Asimismo, por disposición de ley, las máquinas estarán interconectadas a un Sistema Central de Monitoreo, regulado a través de nuestra división, y operarán bajo condiciones estrictas de cumplimiento. Para el proceso de adjudicación de la compañía operadora del sistema, el Gobierno de Puerto Rico realizará un Request for Proposal (solicitud de propuestas) durante los próximos meses.
De otra parte, se aprobó la Ley N° 81, de 2019, mejor conocida como Ley de Apuestas Deportivas y Juegos por Internet de Puerto Rico, que permite las apuestas deportivas, eSports y juegos de fantasía. A su vez, establece la creación de la nueva Comisión de Juegos de Puerto Rico, y varios sectores de apuestas estarán bajo la regulación de esta institución. El primer paso fue la designación del licenciado José Maymo Azize como director ejecutivo, y de los miembros exoficio de la junta.
Proyecciones de mercado
Entendemos que, en términos de proyecciones y retos futuros, nuestra jurisdicción reconoce el valor que nos pueden brindar las experiencias de otras ciudades maduras y emergentes. Ello nos permitirá identificar el campo de los aciertos o desaciertos para evitar errores, en la medida posible, y reconocer las fuerzas del sector.

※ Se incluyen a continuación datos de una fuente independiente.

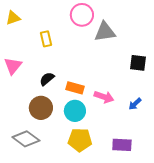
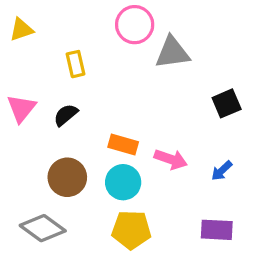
black square: (138, 63) -> (227, 103), turned -30
black semicircle: (47, 79) -> (66, 115), moved
purple rectangle: (122, 145) -> (217, 230), moved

Ambas legislaciones llevan la voluntad de contribuir al desarrollo y la atención del problema del juego compulsivo o ludopatía, con el aporte de nuevos recursos; además de cooperar con los recursos necesarios para el Plan de Retiro de la Policía, el sistema de la Tarjeta de Salud del Gobierno de Puerto Rico y nuestro sistema educativo.
Todas estas nuevas recaudaciones son esenciales para el desarrollo de la industria, la economía puertorriqueña y el futuro de nuestra jurisdicción.